Codeforces Round 1097 (Div. 2)

A. Zhily and Array Operating

Since each element can only be selected at most once, thus we can start by accumulating the suffix unless the suffix sum is negative, and add the suffix to current element.

Time complexity $O(n)$ .

AC Code

#include <bits/stdc++.h>

using i64 = long long;

void run() {
  int n;
  std::cin >> n;
  std::vector<i64> a(n);
  for (auto &x : a)
    std::cin >> x;

  int ans = 0;
  i64 accum = 0;
  for (int i = n - 1; i >= 0; i--) {
    if (a[i] + accum >= 0)
      a[i] += accum, accum = a[i];
    else
      accum = 0;
    if (a[i] > 0)
      ans++;
  }

  std::cout << ans << "\n";
}

int main() {
  int t;
  std::cin >> t;
  while (t--)
    run();
}

B

We first count the global max and mex.
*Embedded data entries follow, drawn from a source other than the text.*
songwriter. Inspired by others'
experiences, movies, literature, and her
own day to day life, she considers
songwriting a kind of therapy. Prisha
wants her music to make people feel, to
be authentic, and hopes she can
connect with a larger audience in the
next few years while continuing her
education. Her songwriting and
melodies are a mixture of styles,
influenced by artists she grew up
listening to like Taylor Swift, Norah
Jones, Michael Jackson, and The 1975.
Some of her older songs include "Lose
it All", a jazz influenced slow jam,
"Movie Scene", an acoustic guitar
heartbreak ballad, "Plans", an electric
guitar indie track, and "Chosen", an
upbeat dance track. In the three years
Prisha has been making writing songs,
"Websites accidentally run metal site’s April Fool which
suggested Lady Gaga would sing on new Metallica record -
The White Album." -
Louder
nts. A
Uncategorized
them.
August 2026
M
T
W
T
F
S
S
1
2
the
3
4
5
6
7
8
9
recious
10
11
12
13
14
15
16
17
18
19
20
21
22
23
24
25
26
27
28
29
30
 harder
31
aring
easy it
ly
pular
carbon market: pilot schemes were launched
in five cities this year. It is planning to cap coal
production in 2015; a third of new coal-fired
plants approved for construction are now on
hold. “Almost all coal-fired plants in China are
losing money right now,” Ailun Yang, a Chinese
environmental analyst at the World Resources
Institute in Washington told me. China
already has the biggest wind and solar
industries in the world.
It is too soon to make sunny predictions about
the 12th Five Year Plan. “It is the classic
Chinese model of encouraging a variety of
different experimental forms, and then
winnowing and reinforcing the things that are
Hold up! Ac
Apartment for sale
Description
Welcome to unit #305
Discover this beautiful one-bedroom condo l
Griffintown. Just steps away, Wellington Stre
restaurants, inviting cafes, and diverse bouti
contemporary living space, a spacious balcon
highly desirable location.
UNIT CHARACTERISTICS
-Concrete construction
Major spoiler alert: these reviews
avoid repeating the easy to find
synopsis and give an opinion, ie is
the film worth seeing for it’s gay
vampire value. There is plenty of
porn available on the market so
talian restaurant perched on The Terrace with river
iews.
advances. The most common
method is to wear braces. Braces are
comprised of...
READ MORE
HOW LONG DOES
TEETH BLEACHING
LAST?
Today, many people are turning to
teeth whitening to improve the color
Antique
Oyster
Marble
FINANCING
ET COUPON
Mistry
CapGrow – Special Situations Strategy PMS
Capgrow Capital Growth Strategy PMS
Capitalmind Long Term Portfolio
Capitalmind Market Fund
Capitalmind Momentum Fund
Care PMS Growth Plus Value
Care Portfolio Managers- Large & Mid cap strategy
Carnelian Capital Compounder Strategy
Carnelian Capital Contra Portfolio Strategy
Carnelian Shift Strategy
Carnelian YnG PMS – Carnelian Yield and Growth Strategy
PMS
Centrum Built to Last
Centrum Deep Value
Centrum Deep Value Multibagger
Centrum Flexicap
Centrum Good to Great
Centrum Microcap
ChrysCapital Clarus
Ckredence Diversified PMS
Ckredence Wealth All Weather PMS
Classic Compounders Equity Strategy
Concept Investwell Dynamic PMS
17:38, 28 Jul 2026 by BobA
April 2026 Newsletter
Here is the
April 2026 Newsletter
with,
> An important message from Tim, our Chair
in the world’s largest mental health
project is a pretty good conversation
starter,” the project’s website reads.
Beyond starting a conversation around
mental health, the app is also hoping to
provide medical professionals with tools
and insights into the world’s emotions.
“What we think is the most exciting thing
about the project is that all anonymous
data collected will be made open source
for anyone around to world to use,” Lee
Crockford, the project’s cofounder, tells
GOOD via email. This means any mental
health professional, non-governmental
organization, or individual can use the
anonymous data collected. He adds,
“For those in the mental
We can divide into several cases.

If max == 0, then all elements are $0$ , the answer is $n$ .
If max == 1, then if there exists $0$ , the answer is $3n-2$ , otherwise, it’s $n$ .
Then if mex > max, this means 1,2, ..., max are in the array, we first put max at first, then 1,2,..max-1 after it. This is the optimal
If mex < max, this arrangement is also optimal.

C

We can adopt a greedy solution. If $a_i=b_i$ , then swapping makes no sense; otherwise, let’s assume $a_i=\texttt{)}$ , if $b_{1,\dots,i-1}$ has more $\texttt{(}$ than $a_{1,\dots,i-1}$ , then we swap $a_i,b_i$ .

After processing all positions, we check if $a,b$ are valid.

D

A common expansion of expectation is to exploit its linearity to convert counting problem into independent judgement problem. For this problem, expected number of inversion pairs is equivalent to

\sum_{i\lt j}\mathbb{E}[a_ib_i' \gt a_jb_j']

Since $a_i,a_j$ are fixed and $b_i',b_j'$ are arbitrary, we can use a $O(n^2\log n)$ approach to count how many pairs of $b_i',b_j'$ satisfies this. We collect all $\frac{b_i'}{b_j'}$ , sort them, and for each pair of $(a_i,a_j)$ , we binary search in the sorted array to count.